(Dataset)

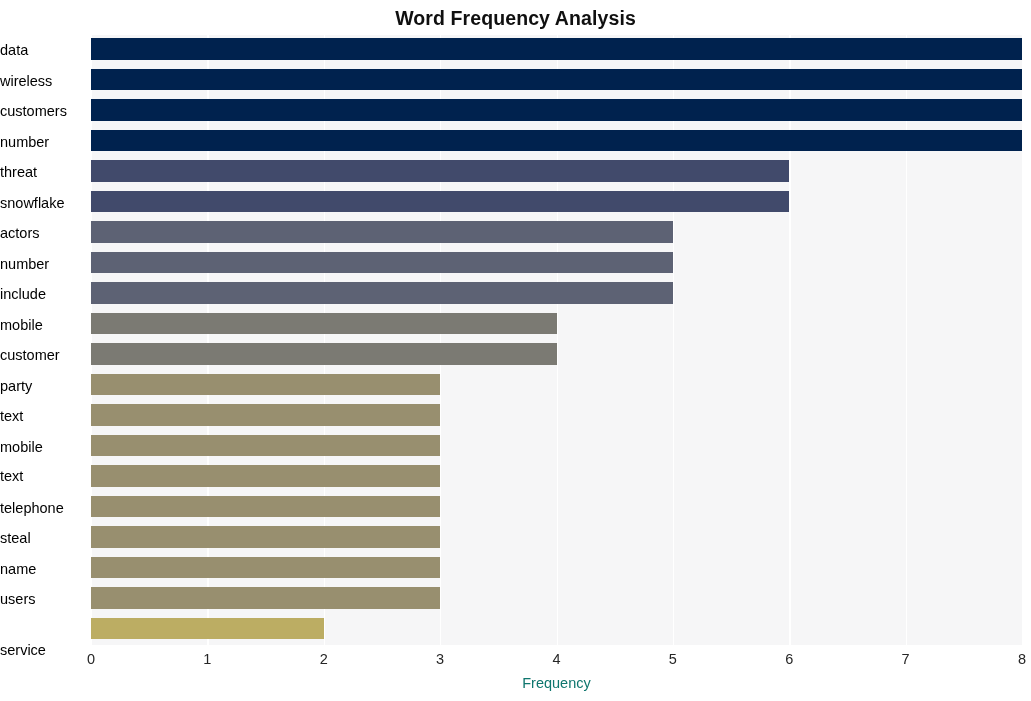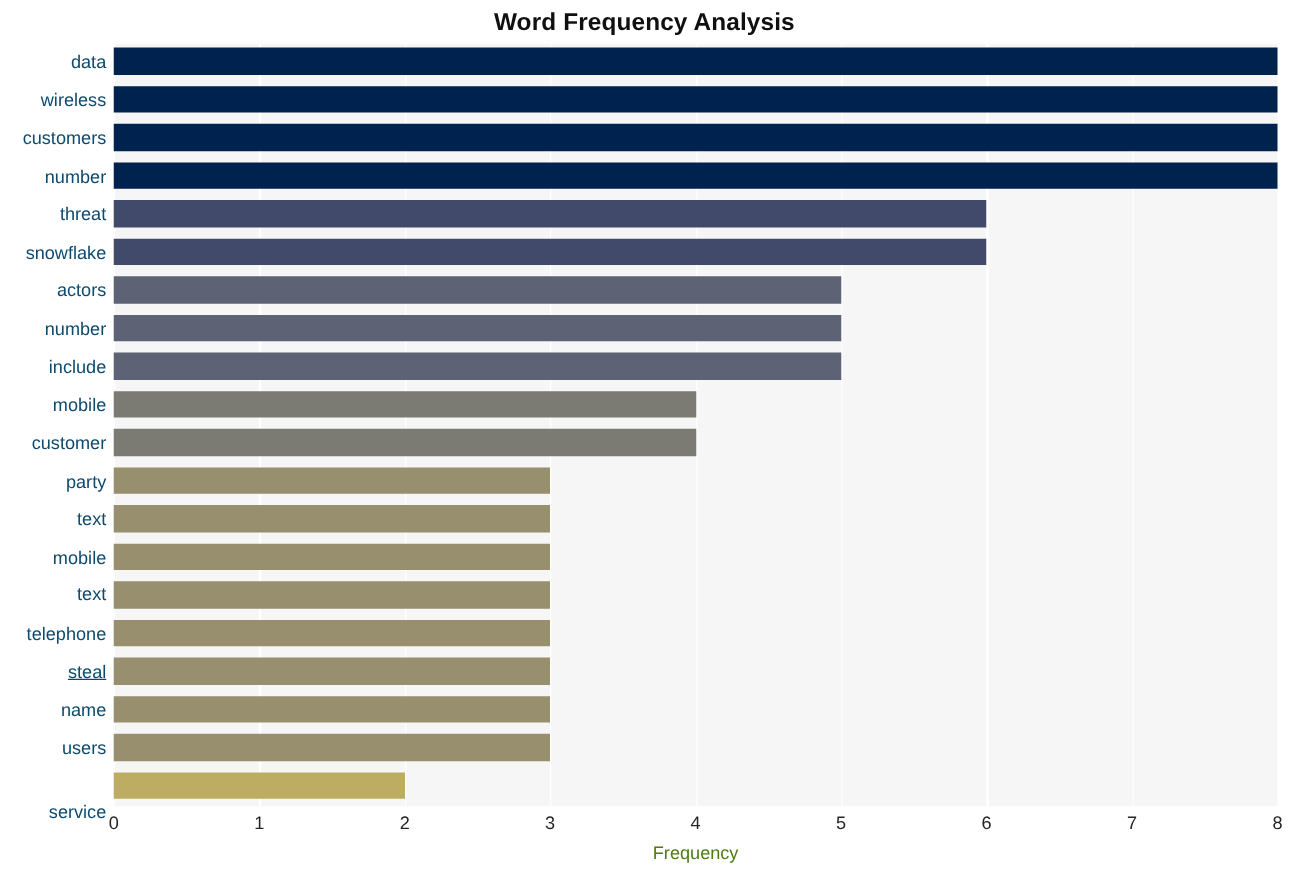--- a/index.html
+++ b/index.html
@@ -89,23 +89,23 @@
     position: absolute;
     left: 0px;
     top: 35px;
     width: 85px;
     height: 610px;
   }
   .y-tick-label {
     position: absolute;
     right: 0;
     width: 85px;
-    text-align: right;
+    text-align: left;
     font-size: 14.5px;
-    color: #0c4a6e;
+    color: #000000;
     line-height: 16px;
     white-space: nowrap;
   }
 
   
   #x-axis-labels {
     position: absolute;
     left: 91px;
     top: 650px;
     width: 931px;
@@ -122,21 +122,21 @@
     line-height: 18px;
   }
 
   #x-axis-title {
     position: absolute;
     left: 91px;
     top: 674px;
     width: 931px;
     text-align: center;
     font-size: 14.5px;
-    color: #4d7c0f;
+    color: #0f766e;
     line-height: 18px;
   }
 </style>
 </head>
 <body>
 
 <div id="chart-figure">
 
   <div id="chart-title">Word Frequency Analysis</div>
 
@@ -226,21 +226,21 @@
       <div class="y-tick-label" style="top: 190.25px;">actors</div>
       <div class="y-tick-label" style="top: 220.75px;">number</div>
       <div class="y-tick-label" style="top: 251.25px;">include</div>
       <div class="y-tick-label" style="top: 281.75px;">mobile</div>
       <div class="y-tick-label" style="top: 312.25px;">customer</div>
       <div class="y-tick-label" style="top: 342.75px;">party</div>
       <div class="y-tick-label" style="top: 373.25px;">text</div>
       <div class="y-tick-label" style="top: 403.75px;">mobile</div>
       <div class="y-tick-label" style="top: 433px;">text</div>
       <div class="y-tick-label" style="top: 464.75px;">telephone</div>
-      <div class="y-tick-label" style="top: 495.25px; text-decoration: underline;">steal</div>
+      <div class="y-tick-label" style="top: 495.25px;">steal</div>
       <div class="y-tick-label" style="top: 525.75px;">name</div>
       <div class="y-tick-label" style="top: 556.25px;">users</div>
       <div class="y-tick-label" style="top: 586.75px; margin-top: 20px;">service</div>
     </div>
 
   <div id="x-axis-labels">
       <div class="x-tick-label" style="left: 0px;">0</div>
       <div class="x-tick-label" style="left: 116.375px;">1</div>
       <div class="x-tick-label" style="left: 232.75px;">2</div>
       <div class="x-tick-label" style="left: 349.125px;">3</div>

(End Dataset)
(Dataset)

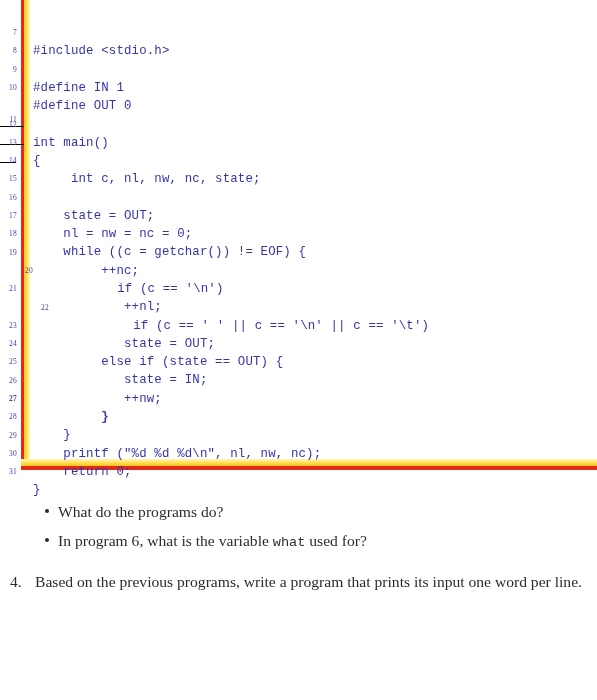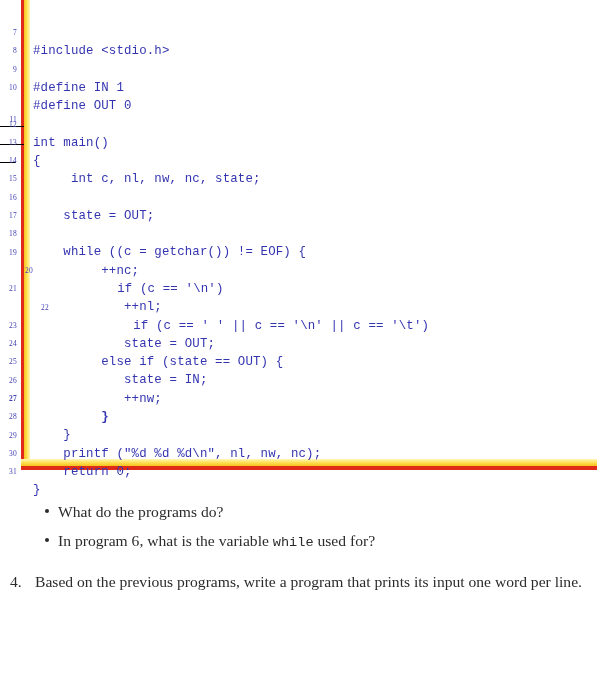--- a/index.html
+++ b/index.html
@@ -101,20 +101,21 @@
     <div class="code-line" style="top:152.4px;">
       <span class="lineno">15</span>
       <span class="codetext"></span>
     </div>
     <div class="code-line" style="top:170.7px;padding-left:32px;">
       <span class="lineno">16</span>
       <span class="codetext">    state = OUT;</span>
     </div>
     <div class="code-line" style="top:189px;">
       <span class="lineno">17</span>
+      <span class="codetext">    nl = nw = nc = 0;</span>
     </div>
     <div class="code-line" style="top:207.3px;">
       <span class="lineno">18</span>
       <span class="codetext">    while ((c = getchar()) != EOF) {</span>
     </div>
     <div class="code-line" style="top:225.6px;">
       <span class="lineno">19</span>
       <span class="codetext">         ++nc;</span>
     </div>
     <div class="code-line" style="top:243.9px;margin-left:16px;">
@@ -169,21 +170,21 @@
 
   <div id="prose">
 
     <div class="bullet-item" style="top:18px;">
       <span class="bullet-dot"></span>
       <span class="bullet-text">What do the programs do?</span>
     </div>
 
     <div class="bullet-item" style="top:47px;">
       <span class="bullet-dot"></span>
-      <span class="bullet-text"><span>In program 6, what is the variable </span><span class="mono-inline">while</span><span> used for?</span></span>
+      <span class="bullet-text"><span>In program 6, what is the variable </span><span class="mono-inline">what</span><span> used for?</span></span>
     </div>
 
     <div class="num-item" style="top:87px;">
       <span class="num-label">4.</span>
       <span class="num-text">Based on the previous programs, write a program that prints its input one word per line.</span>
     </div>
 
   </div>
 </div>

(End Dataset)
(Dataset)

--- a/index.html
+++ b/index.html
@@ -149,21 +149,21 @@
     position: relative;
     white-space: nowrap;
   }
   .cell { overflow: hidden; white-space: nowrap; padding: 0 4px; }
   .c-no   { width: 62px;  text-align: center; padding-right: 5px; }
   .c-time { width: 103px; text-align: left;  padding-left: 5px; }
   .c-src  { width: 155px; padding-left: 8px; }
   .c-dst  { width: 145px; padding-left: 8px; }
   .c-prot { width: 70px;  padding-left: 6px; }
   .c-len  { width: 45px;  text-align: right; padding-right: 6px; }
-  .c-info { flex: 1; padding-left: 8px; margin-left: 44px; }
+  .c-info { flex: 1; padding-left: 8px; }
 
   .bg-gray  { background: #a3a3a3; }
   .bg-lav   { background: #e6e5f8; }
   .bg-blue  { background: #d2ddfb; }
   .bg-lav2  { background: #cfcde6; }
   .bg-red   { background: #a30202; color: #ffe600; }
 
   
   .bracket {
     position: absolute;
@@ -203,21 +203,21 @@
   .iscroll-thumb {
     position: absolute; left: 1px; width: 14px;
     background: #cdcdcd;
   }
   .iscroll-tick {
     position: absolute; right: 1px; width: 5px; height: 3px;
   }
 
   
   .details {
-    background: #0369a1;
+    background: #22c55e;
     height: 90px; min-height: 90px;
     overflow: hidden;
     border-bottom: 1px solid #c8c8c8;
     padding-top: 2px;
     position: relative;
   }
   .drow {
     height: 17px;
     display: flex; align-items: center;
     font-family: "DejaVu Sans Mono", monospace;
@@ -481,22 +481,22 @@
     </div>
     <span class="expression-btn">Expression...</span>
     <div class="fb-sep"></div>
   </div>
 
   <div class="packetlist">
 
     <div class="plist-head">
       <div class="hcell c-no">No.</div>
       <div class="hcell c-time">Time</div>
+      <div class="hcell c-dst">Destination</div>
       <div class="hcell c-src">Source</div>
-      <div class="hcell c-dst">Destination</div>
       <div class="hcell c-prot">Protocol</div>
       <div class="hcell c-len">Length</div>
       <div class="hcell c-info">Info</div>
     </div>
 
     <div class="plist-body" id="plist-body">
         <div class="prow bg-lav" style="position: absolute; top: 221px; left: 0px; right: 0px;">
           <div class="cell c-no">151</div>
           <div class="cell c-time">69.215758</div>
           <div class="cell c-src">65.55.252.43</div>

(End Dataset)

- _Work to complete_:
In the entries above, how many lines hold the word "inline"? Answer with the number only.

- _Result for this exercise_:
2